Deux actionnaires au lieu de sept pour créer une SA non cotée

Jusqu’en septembre 2015, il fallait compter sept associés pour constituer une société anonyme (SA). Une difficulté qui freinait le développement de cette forme juridique d’entreprises et qui a été corrigée : deux actionnaires sont désormais suffisants.
La SA était en perte de vitesse
Deux actionnaires au lieu de sept pour créer une SA non cotée
Syda Productions / Adobe Stock

Réunir sept associés autour d’un but commun pour fonder une entreprise n’est pas chose aisée. Jusqu’en septembre 2015, il s’agissait pourtant d’un impératif pour créer une société anonyme (SA). Un véritable frein à la création d’entreprise sous cette forme juridique. Les chiffres traduisent bien cette difficulté puisqu’en 2014, une centaine de SA seulement a vu le jour, contre plus de 9 000 SAS (société à actions simplifiées). Il faut dire que la SAS est parfaitement adaptée à l’évolution de l’économie et notamment à la création de startups.

Avec l’évolution de la loi et la possibilité de créer une SA ne comptant que deux associés, cette forme juridique devrait connaître un nouvel engouement, sachant que les associés de l’entreprise (notamment les associés minoritaires) sont mieux protégés que dans le cadre d’une SAS. De plus, pour passer d’une SAS à une SA, il faut compter sur l’unanimité des voix des actionnaires. Un seul individu pouvait donc bloquer tout le processus et freiner le développement d’une entreprise. Un frein levé avec la promulgation de cette ordonnance allégeant le processus de création d’une SA.

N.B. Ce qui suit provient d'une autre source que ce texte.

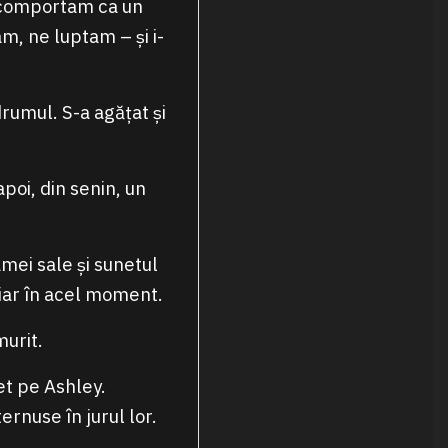
ă comportam ca un
, ne luptam – și i-
rumul. S-a agățat și
poi, din senin, un
amei sale și sunetul
hiar în acel moment.
urit.
et pe Ashley.
ernuse în jurul lor.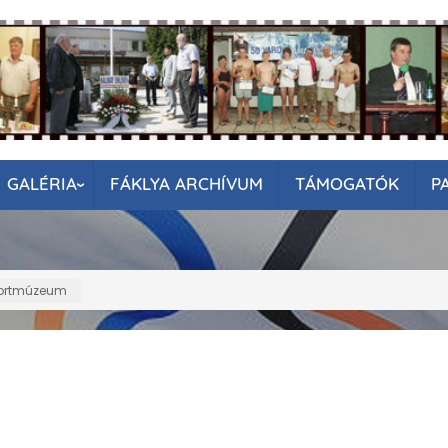
GALÉRIA
FÁKLYA ARCHÍVUM
TÁMOGATÓK
P
portmúzeum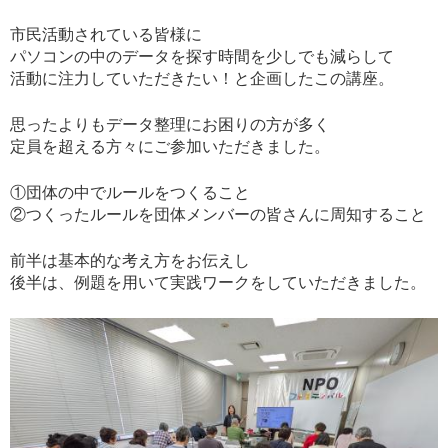
市民活動されている皆様に
パソコンの中のデータを探す時間を少しでも減らして
活動に注力していただきたい！と企画したこの講座。
思ったよりもデータ整理にお困りの方が多く
定員を超える方々にご参加いただきました。
①団体の中でルールをつくること
②つくったルールを団体メンバーの皆さんに周知すること
前半は基本的な考え方をお伝えし
後半は、例題を用いて実践ワークをしていただきました。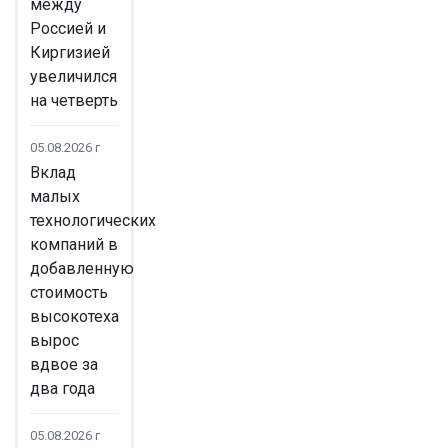
между
Россией и
Киргизией
увеличился
на четверть
05.08.2026 г
Вклад
малых
технологических
компаний в
добавленную
стоимость
высокотеха
вырос
вдвое за
два года
05.08.2026 г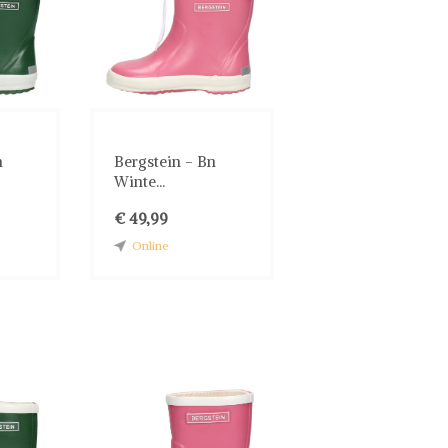
n
Bergstein - Bn
Winte...
€ 49,99
Online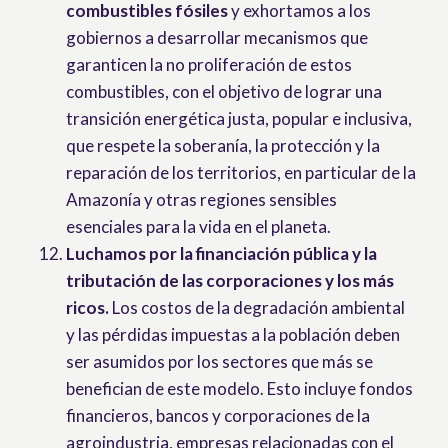
combustibles fósiles
y exhortamos a los
gobiernos a desarrollar mecanismos que
garanticen la no proliferación de estos
combustibles, con el objetivo de lograr una
transición energética justa, popular e inclusiva,
que respete la soberanía, la protección y la
reparación de los territorios, en particular de la
Amazonía y otras regiones sensibles
esenciales para la vida en el planeta.
Luchamos por la financiación pública y la
tributación de las corporaciones y los más
ricos.
Los costos de la degradación ambiental
y las pérdidas impuestas a la población deben
ser asumidos por los sectores que más se
benefician de este modelo. Esto incluye fondos
financieros, bancos y corporaciones de la
agroindustria, empresas relacionadas con el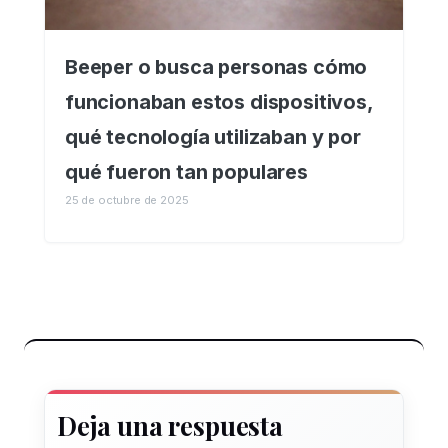
Beeper o busca personas cómo
funcionaban estos dispositivos,
qué tecnología utilizaban y por
qué fueron tan populares
25 de octubre de 2025
Deja una respuesta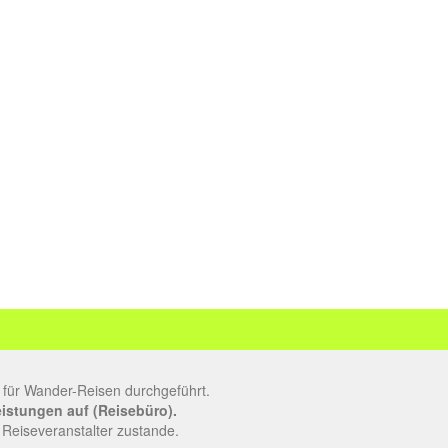
 für Wander-Reisen durchgeführt.
leistungen auf (Reisebüro).
 Reiseveranstalter zustande.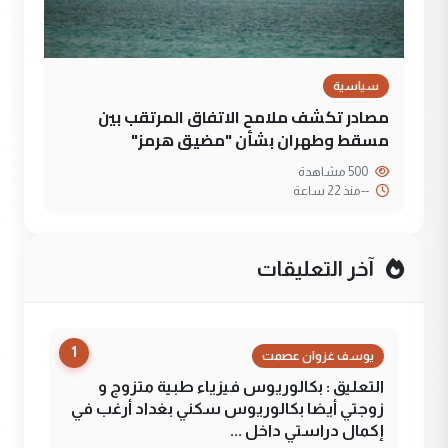
سياسية
مصادر تكشف ملامح الاتفاق المرتقب بين
مسقط وطهران بشأن "مضيق هرمز"
500 مشاهدة
--
منذ 22 ساعة
آخر التعليقات
1
يوسف غزوان عصمت
التعليق : بكالوريوس فيزياء طبية متزوج و
زوجتي أيضا بكالوريوس سكني بغداد أرغب في
إكمال دراستي داخل ...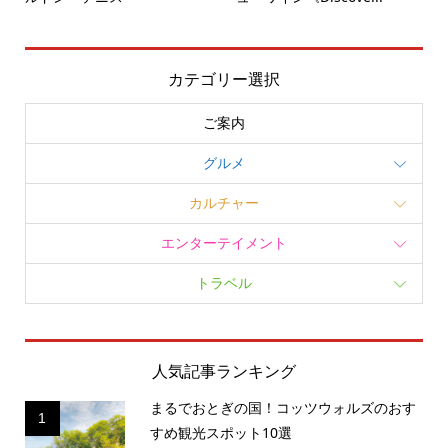
カテゴリー選択
ご案内
グルメ
カルチャー
エンターテイメント
トラベル
人気記事ランキング
まるでおとぎの国！コッツウォルズのおす
1
すめ観光スポット10選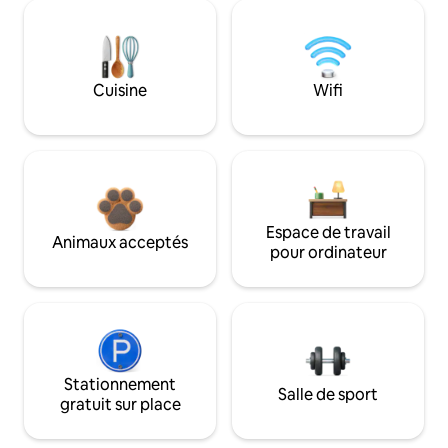
Cuisine
Wifi
Espace de travail
Animaux acceptés
pour ordinateur
Stationnement
Salle de sport
gratuit sur place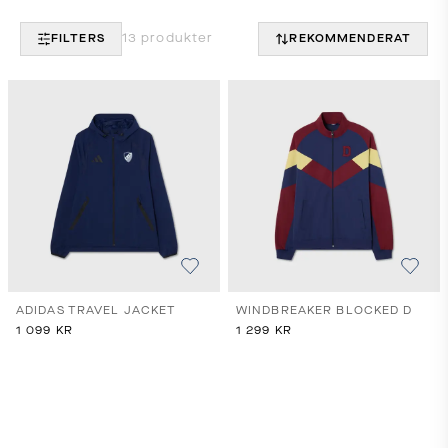
13
produkter
FILTERS
REKOMMENDERAT
ADIDAS TRAVEL JACKET
WINDBREAKER BLOCKED D
1 099
KR
1 299
KR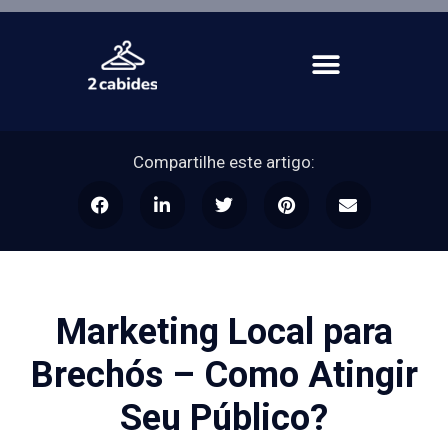
Compartilhe este artigo:
Marketing Local para
Brechós – Como Atingir
Seu Público?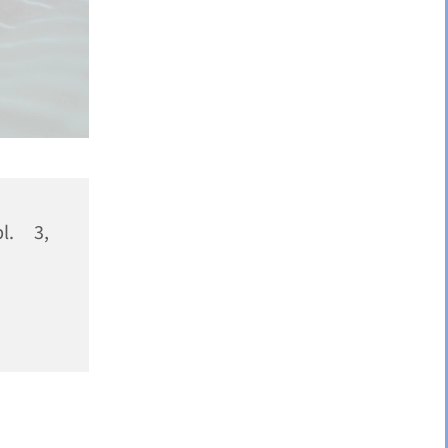
pl. 3,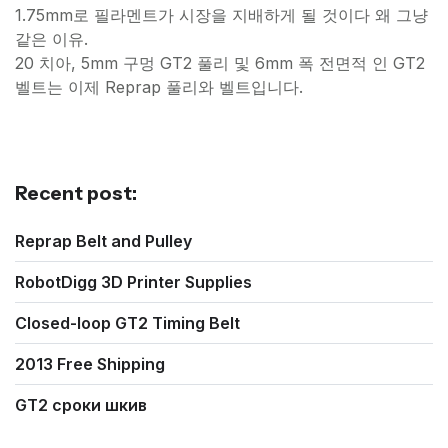
1.75mm로 필라멘트가 시장을 지배하게 될 것이다 왜 그냥
같은 이유.
20 치아, 5mm 구멍 GT2 풀리 및 6mm 폭 전면적 인 GT2
벨트는 이제 Reprap 풀리와 벨트입니다.
Recent post:
Reprap Belt and Pulley
RobotDigg 3D Printer Supplies
Closed-loop GT2 Timing Belt
2013 Free Shipping
GT2 сроки шкив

La France s’aligne sur la partition européenne

Dans le cadre de la législation sur la société anonyme, la France était en retard sur nombre de ses partenaires européens avec cette obligation de compter sept associés pour fonder une SA. Elle était même le dernier pays d’Europe à imposer de réunir autant d’actionnaires. L’ordonnance n° 2015-1127 du 10 septembre 2015 (NOR: JUSC1513525R), qui réduit ce nombre de sept à deux, permet de se rapprocher de ce qui existe à l’extérieur de nos frontières.

La France s’aligne ainsi sur la Belgique tout en n’allant pas tout à fait aussi loin que le Luxembourg et l’Allemagne qui n’exigent qu’un seul actionnaire au minimum. Néanmoins, la réduction du nombre d’associés, déjà préconisée en 2003 par la Chambre de Commerce et d’Industrie (CCI) de Paris, va grandement faciliter la création de SA. S’il faut toujours compter un apport minimum de 37 000 euros pour le capital de la société, nombre de chefs d’entreprise ne seront plus forcément tentés de passer par la solution SAS au moment de choisir la forme juridique de leur société.

Les sociétés cotées en bourse non concernées

De par un investissement initial important (37 000 euros) pour créer le capital social de l’entreprise et la nécessité de composer un groupe de sept associés, la SA était une forme de société plutôt destinée à des entreprises de taille importante. C’est désormais moins le cas, mais il faut bien savoir que les SA étant ou souhaitant être cotées en bourse doivent toujours compter un minimum de sept actionnaires. Une subtilité importante à l’heure de faire un choix.

Création d’une SA : la marche à suivre

Le changement du nombre d’actionnaires n’influe en rien sur les démarches juridiques et administratives à effectuer pour la création d’une SA. Voici les pièces indispensables à fournir (hors cas particuliers) pour ceux qui souhaitent entamer cette démarche :

  • un formulaire M0 dûment rempli ;
  • des justificatifs d’identité et une déclaration sur l’honneur de non-condamnation pour les personnes physiques (d’autres documents complémentaires sont demandés pour les ressortissants étrangers) ;
  • un extrait Kbis pour les personnes morales ou équivalent selon les cas ;
  • un justificatif de domiciliation de la société, contrat de location-gérance, copie de l'acte d'achat du fonds de commerce s’il y en a un…
  • un original des statuts paraphés, datés et signés par le(s) actionnaire(s) ;
  • un original de l’attestation de dépôt des fonds ;
  • un original de la liste des souscripteurs signée par le représentant légal, mentionnant le nombre d’actions souscrites et les sommes versées par chacun d’eux ;
  • divers documents selon le type d’organe : conseil d’administration ou directoire…
  • des documents concernant la désignation/nomination d’administrateur…
  • un original du rapport du commissaire aux apports en cas d’apports en nature…
  • un exemplaire du journal d’annonces légales ou une copie de l’attestation de parution de l’annonce de la création de la SA.